JIS News

Chairman of the Caribbean Catastrophe Risk Insurance Facility (CCRIF), Milo Pearson, says that the CCRIF has paid out approximately US$25 million to five countries in the region since 2010.
CCRIF is a multi-country risk insurance pool, specifically designated to assist countries in the Caribbean, which has been operating against the background of a very active Atlantic Hurricane season, and the devastating earthquake which affected Haiti.
The recently ended 2010 Atlantic hurricane season experienced 19 named tropical cyclones passing through the Caribbean. The CCRIF’s role in immediate post disaster recovery was once again highlighted during the season, as in September and November the governments of Anguilla, Barbados, St. Lucia, and St. Vincent and the Grenadines received payouts totaling just over US$17 million, following hurricanes Earl and Tomas.
“In January of this year, the CCRIF was the first organization to release funds to the government of Haiti after the devastating January 12 earthquake, where it paid almost US$8 million, based upon that country’s earthquake coverage limits,” he explained.

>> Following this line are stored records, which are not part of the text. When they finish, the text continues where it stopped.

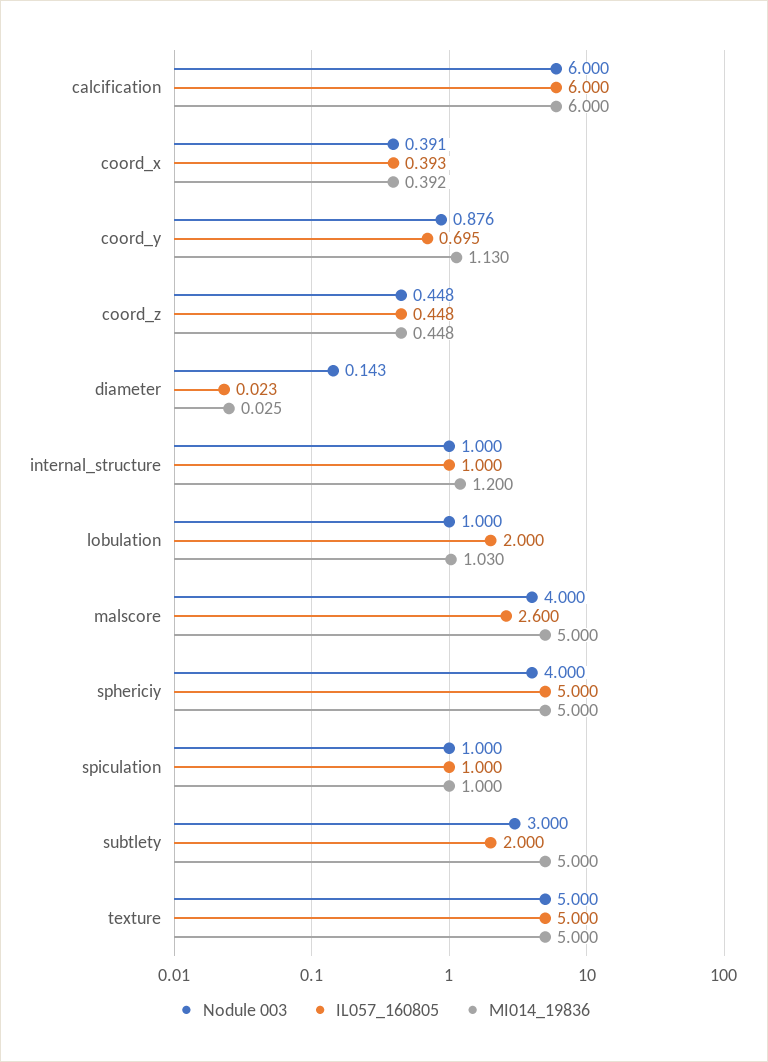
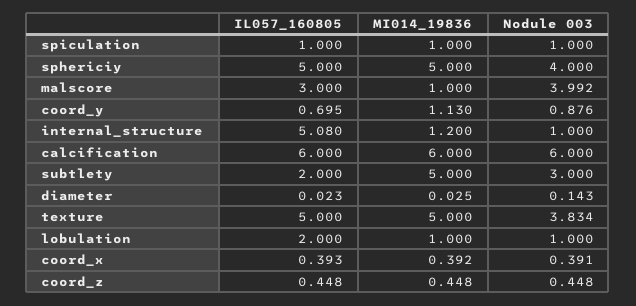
  {
    "Nodule 003": {
      "calcification": 6,
      "coord_x": 0.391,
      "coord_y": 0.876,
      "coord_z": 0.448,
      "diameter": 0.143,
      "internal_structure": 1,
      "lobulation": 1,
-     "malscore": 4,
+     "malscore": 3.992,
      "sphericiy": 4,
      "spiculation": 1,
      "subtlety": 3,
-     "texture": 5
+     "texture": 3.834
    },
    "IL057_160805": {
      "calcification": 6,
      "coord_x": 0.393,
      "coord_y": 0.695,
      "coord_z": 0.448,
      "diameter": 0.023,
-     "internal_structure": 1,
+     "internal_structure": 5.08,
      "lobulation": 2,
-     "malscore": 2.6,
+     "malscore": 3,
      "sphericiy": 5,
      "spiculation": 1,
      "subtlety": 2,
      "texture": 5
    },
    "MI014_19836": {
      "calcification": 6,
      "coord_x": 0.392,
      "coord_y": 1.13,
      "coord_z": 0.448,
      "diameter": 0.025,
      "internal_structure": 1.2,
-     "lobulation": 1.03,
+     "lobulation": 1,
-     "malscore": 5,
+     "malscore": 1,
      "sphericiy": 5,
      "spiculation": 1,
      "subtlety": 5,
      "texture": 5
    }
  }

Mr. Pearson was addressing the official opening ceremony of the Fifth Annual Caribbean Conference on Comprehensive Disaster Management on Tuesday (December 7), at the Hilton Rose Hall Resort and Spa, Montego Bay. The conference runs from December 6 to 10 and is being held under the theme, “CDM: Strengthening Partnerships for Resilience”.
Highlighting the role of the CCRIF, Mr. Pearson underscored the importance of committed partnerships between participating countries in the facility, and its importance in regional disaster management. He said that his organization is committed to building partnerships for sustainability.
“We recognize that for the facility to operate successfully, it has to build partnerships that operate in a participatory and collaborative framework, geared towards advancing the sustainable prosperity of Caribbean countries,” he stated.
He noted that the CCRIF mission is to serve the governments of the Caribbean and their respective communities in reducing the economic impact of natural catastrophes, by providing immediate liquidity through a range of affordable insurance products, in a way that is financially responsible and responsive to their needs. Approximately 16 countries in the Caribbean are participating in the CCRIF.
Mr. Pearson pointed out that his organization is also developing strategic alliances with other organizations, with a view to assisting it in fulfilling its main objectives and, as such, has already signed Memoranda of Understanding (MOU) with The Caribbean Disaster Emergency Management Agency (CDEMA), The Caribbean Institute for Meteorology and Hydrology and the United Nations Economic Commission for Latin America and the Caribbean.
He added that the CCRIF is also working with regional and international organizations on collaborative projects, designed to develop institutions enabling environment and regional supporting mechanism for knowledge sharing, scaling up of good practices, capacity building and utilizing new technologies.